We are reminded of the Jesus Prayer once more when Franny listens briefly to the dial tone after Zooey hangs up. The dial tone, like the Jesus Prayer, is an incessant sound. But she does not rely on it to give her salvation - she takes its "wisdom" and knows "when to stop listening to it." She does not need to hoard spiritual wisdom like a material treasure, as she previously felt she was doing, but uses it only as much as she needs to. No wonder, then, that the novel ends as she smiles at the ceiling - at heaven.

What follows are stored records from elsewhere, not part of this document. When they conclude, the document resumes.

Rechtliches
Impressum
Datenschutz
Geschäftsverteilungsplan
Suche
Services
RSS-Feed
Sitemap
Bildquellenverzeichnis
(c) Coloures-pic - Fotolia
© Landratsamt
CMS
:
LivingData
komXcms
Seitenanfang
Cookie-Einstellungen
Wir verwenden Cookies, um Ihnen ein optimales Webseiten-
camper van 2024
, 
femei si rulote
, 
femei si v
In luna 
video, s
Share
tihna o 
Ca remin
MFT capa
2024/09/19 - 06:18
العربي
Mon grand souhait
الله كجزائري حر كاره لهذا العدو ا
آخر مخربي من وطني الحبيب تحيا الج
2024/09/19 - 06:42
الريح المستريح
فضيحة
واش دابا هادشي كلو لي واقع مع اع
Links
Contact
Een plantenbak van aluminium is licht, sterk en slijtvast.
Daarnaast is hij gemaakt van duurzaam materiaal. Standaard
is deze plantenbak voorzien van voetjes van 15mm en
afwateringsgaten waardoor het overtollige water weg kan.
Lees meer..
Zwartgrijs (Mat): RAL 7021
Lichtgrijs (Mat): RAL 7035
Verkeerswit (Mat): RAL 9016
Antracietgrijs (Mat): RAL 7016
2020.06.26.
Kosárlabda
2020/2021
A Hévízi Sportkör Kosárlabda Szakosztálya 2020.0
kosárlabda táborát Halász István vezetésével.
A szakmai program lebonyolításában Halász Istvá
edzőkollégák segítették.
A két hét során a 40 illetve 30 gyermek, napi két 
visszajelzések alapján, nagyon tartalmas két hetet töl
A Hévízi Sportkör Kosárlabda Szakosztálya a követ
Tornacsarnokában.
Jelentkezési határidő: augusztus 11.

As a final piece of symbolism, Zooey's associations with water increase in this final section. We have seen him in the bath and shaving, and now he sweats profusely. He even steps on the newspaper picture of baseball player Stan Musial holding up a fresh-caught fish, and we know he has affection for his fish, which he feels the others have let die. This image is not incidental. Salinger was influenced by T.S. Eliot's 1922 poem, "The Wasteland," in which the poet sees the modern cultural landscape as dry and barren. Eliot, borrowing from mythology, awaits the arrival of the "Fisher King," who will save humanity from this dry death. Zooey's wetness may show that he is the Fisher King for Franny (note: she could only dream of water - remember her nightmare about diving in the swimming pool - and after she fainted with Lane, he only went so far as to have someone else get her a glass of water). He is also the Fisher King for the Fat Lady, who sits on her porch in the extreme heat, batting away flies and listening to the radio. Perhaps this, then, is the final meaning for the "Glass" family - they hold water for the drought victims of the world.